Another way to save money is to avoid fancy expat stores. Ramstor and Interfood are the main stores here that cater to expats and, although some of their prices are fairly competitive, others are not. Never mind that there is always the temptation to buy a way overpriced bottle of imported wine, etc. while you are in there. Also, the stores right in downtown, particularly those near to fancy hotels, etc. tend to be more expensive then the stores in the neighborhoods of average Almaty residents.
I made the trip to the Green Bazaar this past weekend – which stocks produce, meat, school supplies, clothes, tools, and even souvenirs, and the prices for produce and also school supplies are very reasonable. I am told clothing is cheaper at Baraholka, but I am not sure about this. One issue with the Green Bazaar is that prices are not posted, so you definitely need to bargain people down from the first price they state. If you’re not willing to do this you may leave the bazaar feeling like you received prices that are not particularly competitive. Additionally, I am told that the prices for goods sold in the actual Green Bazaar building are higher than those of the people right outside the building. (On an only slightly related note, the Green Bazaar is definitely the place to buy Korean salads from carrots, eggplant and cabbage. They are out-of-this-world good, and frankly I really don’t see them elsewhere in the city.)

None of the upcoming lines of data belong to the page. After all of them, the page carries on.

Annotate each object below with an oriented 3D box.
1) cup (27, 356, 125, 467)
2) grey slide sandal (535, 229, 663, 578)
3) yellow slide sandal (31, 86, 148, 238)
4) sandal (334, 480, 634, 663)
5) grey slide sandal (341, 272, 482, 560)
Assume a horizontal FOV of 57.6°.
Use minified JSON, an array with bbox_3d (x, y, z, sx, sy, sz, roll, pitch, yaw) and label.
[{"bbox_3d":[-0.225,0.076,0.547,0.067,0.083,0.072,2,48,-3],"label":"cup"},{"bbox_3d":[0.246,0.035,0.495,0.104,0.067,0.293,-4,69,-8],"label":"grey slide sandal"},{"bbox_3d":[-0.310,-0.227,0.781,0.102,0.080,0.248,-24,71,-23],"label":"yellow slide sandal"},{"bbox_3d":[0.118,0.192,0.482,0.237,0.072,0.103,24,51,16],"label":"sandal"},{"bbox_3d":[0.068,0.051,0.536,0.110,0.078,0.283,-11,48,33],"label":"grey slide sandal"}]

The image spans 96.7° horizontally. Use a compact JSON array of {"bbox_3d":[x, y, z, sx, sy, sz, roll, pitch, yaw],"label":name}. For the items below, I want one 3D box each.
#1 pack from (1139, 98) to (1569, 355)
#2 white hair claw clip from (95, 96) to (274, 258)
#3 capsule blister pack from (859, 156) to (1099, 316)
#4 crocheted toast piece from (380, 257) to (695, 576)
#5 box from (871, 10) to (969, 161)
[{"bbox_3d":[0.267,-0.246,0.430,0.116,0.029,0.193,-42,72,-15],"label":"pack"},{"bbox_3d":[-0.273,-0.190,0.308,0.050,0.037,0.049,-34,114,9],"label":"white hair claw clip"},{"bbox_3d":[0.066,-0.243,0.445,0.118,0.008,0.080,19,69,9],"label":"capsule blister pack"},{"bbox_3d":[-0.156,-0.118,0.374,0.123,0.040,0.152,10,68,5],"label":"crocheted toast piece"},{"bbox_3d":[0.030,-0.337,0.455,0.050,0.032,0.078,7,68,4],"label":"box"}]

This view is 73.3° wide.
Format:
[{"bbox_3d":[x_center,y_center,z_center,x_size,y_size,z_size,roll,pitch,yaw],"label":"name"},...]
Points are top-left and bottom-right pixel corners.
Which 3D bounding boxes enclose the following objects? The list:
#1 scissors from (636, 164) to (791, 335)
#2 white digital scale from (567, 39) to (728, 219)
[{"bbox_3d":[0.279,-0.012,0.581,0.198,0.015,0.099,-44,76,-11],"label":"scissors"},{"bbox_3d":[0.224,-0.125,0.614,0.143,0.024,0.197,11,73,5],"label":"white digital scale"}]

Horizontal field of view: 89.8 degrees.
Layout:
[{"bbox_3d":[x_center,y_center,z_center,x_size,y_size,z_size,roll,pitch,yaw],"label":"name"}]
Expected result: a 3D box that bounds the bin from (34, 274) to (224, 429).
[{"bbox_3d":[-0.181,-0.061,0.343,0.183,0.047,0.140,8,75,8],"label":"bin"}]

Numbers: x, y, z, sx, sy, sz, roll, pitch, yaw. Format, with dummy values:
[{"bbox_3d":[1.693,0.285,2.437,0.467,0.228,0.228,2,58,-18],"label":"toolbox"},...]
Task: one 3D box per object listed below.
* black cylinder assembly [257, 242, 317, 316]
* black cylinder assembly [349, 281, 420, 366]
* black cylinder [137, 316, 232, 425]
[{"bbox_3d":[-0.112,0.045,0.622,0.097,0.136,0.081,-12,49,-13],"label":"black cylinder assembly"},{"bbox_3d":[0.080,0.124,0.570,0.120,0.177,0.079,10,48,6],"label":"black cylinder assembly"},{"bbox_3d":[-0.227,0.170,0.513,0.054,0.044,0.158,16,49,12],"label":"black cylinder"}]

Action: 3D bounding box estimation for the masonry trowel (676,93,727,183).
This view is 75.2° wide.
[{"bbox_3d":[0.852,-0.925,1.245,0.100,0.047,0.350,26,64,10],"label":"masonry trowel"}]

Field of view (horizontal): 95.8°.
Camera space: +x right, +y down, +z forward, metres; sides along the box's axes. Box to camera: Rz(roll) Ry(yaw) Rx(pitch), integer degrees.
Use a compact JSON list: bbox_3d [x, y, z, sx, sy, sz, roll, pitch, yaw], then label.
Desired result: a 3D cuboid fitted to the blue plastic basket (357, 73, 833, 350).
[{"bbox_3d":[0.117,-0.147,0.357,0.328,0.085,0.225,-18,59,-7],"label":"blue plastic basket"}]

Finally, as if prices were not a big enough concern already here, there is a rumor floating around the cost of petrol and bus fares could rise significantly this month. I am told that bus fares in Almaty could go up from 50 KZT to 80 KZT and petrol could be increase from around 123 KZT to 150 KZT. If this happens, all other costs for goods and perhaps even services will probably also rise significantly because of the fuel necessary to transport everything. I sincerely hope this speculation is wrong! I am going to go out on a limb to predict that when the metro in Almaty opens to this December, the local government raises bus prices to try get to more people on the metro. I haven’t heard anything yet about what the metro is going to cost.
Here are some prices from recent purchases and inquiries here in Almaty:
Loaf of bread – 80KZT
Bottle of Coke (500 ml) – 90 KZT
Bottle of water (500 ml) – 65 KZT
Tide Laundry Detergent (450 gr.)– 290 KZT
Bic single-use basic razor – 50 KZT
Sultan bag of pasta (400 gr.) – 90 KZT
Liter of petrol – 123 KZT (and rising soon?)
Pair of Pantyhose – 180 KZT
Apples (in season) – 200/250 KZT per kilo
Banana – 50 KZT for 1
Potatoes – 70 KZT per kilo
Carrots – 80 KZT per kilo
Grapes (in season) – 400 KZT
Newspaper – 25 KZT
Flu shot – 6,091 KZT
Half kilo of Korean carrot salad – 300 KZT
*For my price comparisons/conversions in this blog post I have used an approximation of the exchange rate: 1 USD = 147 KZT.